Não há aqui nenhum “desígnio inteligente” mas apenas um processo evolutivo que decorre de acordo com regras que são conhecidas, estão estudadas e podem ser observadas na natureza, tal como fez Charles Darwin na ilha de Galápagos.

Se alguém quiser ver no “motor” desta força que gera a evolução e a vida, motivo para uma fé religiosa, na sequência da tal necessidade que o homem tem de acreditar e que, na sua génese, foi explicada de forma convincente por R. Dawkins, não me parece que daí venha muito mal ao mundo… se ela se ficar por aí.

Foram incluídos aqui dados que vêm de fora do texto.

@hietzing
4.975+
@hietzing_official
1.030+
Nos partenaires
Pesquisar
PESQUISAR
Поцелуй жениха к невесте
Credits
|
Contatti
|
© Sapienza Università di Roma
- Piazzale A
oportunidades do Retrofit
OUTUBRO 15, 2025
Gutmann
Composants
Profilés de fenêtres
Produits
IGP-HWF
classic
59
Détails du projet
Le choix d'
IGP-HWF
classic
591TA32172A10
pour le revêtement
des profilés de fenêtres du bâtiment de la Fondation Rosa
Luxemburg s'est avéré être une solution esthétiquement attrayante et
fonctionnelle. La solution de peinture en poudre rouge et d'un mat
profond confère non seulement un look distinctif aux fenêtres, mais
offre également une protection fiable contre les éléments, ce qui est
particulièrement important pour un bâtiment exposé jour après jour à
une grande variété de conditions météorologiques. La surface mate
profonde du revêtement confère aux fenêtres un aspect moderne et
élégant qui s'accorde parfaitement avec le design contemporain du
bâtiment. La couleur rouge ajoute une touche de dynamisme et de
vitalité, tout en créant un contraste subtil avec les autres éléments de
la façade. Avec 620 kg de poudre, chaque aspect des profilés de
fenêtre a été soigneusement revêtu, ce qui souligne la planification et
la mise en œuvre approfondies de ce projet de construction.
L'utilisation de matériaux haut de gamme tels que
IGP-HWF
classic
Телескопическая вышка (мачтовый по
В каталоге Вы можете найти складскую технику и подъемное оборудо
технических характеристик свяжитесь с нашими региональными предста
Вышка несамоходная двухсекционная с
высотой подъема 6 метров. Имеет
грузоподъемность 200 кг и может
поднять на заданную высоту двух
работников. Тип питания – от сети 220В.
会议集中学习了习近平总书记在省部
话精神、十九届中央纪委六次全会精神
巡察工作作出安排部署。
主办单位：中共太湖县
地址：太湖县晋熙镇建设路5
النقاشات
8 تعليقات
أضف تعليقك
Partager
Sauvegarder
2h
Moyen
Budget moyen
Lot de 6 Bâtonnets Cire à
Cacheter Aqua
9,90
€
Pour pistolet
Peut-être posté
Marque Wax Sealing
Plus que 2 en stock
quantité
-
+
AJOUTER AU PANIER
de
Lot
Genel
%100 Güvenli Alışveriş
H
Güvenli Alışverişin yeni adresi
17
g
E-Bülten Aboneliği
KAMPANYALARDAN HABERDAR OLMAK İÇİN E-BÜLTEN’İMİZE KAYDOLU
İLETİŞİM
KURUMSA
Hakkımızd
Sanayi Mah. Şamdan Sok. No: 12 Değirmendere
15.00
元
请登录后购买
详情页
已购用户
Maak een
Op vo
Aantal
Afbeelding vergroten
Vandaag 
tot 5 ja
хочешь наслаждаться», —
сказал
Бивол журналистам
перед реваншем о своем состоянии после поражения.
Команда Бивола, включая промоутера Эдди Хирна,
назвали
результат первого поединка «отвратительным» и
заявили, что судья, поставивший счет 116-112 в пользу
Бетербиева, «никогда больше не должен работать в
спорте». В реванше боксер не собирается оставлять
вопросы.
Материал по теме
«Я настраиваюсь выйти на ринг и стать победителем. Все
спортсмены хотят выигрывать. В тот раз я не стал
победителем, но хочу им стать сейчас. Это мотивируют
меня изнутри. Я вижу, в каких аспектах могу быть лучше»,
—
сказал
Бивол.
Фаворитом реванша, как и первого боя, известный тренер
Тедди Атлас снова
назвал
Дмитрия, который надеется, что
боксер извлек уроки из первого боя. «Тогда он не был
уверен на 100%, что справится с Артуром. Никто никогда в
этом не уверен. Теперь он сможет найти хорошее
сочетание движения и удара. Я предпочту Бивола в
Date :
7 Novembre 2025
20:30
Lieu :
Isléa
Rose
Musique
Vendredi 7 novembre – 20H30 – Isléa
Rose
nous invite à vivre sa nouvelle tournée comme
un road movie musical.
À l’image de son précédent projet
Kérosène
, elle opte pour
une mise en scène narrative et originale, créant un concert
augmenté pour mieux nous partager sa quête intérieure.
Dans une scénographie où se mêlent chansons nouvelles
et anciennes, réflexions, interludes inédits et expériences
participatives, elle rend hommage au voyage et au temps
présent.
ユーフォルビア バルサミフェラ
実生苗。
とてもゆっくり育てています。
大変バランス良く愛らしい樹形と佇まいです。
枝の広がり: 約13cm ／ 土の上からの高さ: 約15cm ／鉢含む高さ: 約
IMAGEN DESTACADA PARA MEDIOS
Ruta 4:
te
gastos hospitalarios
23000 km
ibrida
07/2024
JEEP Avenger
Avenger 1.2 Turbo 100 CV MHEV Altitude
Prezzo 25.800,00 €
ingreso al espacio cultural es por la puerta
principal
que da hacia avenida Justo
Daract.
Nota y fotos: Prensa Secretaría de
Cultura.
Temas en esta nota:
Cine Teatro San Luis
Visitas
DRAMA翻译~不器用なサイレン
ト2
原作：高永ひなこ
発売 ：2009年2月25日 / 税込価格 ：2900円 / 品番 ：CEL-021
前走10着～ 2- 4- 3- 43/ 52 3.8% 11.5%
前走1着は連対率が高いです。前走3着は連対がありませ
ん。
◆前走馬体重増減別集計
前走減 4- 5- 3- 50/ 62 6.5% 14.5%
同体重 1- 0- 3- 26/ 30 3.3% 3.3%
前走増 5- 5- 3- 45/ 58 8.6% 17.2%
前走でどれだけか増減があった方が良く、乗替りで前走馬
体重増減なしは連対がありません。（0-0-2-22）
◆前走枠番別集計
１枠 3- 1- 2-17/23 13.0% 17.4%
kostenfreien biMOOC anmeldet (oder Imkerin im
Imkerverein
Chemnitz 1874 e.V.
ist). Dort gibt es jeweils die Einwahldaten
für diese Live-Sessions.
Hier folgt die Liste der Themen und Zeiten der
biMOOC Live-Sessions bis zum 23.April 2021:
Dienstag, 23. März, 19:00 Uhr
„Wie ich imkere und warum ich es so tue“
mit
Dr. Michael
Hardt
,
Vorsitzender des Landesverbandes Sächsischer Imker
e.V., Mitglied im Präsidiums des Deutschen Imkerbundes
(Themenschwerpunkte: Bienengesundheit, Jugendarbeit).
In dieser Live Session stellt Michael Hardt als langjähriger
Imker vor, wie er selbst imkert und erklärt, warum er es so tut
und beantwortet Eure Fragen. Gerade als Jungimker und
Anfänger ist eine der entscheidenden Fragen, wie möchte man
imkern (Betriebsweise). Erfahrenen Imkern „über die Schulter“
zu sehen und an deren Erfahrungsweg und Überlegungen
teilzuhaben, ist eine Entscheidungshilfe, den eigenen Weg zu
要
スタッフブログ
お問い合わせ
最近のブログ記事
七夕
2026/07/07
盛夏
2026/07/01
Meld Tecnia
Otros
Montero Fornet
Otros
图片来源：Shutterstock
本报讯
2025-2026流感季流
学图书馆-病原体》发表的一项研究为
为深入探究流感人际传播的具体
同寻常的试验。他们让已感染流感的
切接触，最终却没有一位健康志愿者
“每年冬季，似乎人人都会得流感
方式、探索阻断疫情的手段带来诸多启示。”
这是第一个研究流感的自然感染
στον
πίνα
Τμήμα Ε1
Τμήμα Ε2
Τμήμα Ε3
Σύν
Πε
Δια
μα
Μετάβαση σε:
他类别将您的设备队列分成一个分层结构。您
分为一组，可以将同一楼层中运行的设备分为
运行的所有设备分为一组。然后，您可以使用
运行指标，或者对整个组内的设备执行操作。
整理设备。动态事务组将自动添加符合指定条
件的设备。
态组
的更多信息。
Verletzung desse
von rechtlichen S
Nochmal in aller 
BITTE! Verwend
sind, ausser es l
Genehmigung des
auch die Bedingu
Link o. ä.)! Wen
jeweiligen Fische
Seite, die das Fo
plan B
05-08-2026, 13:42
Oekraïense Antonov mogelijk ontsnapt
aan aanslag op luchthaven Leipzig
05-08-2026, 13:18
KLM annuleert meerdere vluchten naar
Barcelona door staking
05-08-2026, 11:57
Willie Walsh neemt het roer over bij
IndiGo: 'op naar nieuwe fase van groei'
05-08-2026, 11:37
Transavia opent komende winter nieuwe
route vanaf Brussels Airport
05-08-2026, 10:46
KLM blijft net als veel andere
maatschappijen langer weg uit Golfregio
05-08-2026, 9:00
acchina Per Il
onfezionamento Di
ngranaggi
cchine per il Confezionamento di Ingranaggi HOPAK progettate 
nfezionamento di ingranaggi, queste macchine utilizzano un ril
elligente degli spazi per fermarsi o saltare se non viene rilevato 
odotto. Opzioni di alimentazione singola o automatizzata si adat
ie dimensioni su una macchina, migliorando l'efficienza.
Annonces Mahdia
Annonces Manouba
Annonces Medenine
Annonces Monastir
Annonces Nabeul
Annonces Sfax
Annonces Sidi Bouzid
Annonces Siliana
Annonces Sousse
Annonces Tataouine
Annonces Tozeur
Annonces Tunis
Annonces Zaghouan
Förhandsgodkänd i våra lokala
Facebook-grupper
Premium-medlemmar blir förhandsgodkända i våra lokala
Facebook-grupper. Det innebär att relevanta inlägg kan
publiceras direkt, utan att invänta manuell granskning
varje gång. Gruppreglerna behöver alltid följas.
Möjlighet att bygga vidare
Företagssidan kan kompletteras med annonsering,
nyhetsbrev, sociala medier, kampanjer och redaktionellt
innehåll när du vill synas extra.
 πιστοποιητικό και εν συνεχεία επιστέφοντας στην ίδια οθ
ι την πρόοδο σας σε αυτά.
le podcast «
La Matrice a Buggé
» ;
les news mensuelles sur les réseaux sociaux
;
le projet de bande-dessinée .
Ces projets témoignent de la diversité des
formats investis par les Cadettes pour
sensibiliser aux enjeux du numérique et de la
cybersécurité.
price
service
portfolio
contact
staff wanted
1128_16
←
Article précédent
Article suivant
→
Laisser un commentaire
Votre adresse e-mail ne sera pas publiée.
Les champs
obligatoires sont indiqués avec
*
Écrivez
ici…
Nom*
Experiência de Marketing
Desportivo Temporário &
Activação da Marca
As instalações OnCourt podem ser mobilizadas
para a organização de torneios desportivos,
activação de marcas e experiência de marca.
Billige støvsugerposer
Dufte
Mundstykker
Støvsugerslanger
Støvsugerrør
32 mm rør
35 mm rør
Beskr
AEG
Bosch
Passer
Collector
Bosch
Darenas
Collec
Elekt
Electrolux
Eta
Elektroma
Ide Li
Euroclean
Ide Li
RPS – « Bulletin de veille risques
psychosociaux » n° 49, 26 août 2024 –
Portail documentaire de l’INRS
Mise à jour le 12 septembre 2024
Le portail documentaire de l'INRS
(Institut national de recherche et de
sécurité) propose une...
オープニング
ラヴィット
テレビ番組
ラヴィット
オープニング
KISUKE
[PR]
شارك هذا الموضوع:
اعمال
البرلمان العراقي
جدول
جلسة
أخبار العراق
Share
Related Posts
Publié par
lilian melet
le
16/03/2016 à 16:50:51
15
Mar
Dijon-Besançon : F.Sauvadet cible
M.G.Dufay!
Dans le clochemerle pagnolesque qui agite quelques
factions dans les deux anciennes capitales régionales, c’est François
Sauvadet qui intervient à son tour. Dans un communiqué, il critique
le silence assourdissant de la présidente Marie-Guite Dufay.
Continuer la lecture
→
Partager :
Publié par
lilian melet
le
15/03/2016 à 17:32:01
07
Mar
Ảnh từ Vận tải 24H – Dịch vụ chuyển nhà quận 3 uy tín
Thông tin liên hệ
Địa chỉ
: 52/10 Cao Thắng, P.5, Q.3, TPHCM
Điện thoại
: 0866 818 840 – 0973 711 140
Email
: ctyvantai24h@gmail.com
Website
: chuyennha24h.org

Lembremos o que dizia o antropólogo Lionel Tiger sobre a “irracionalidade construtiva” que reproduzi no meu último texto:

- “Os humanos têm uma tendência consciente para verem aquilo que querem ver e, literalmente, dificuldades em ver coisas que tenham conotações negativas, ao passo que vêm com muita facilidade as positivas.”

Tomar os desejos pela realidade favorece as crenças religiosas e se os crentes querem ver a presença de Deus no poder criativo do processo evolutivo explicado por Darwin, estarão apenas a obedecer a uma tendência que, de acordo com a ciência, se radicou no nosso próprio cérebro.

O cérebro humano é a maior conquista da nossa evolução mas não deixa de ser, por isso, frágil, sensível a qualquer tipo de ideia.

Nós imaginamos mundos como se eles existissem, imaginamos acontecimentos como se eles fossem verdadeiros e o cérebro não é muito disciplinado a questionar novas ideias aceitando-as com muita facilidade.

Graças a este defeito genético que estará por corrigir ficamos à mercê dos sacerdotes, dos políticos corruptos e de toda a espécie de burlões…o processo evolutivo nunca estará terminado enquanto houver condições de vida na Terra…e por isso, esperemos que algumas coisas ainda se aperfeiçoem dentro do nosso cérebro.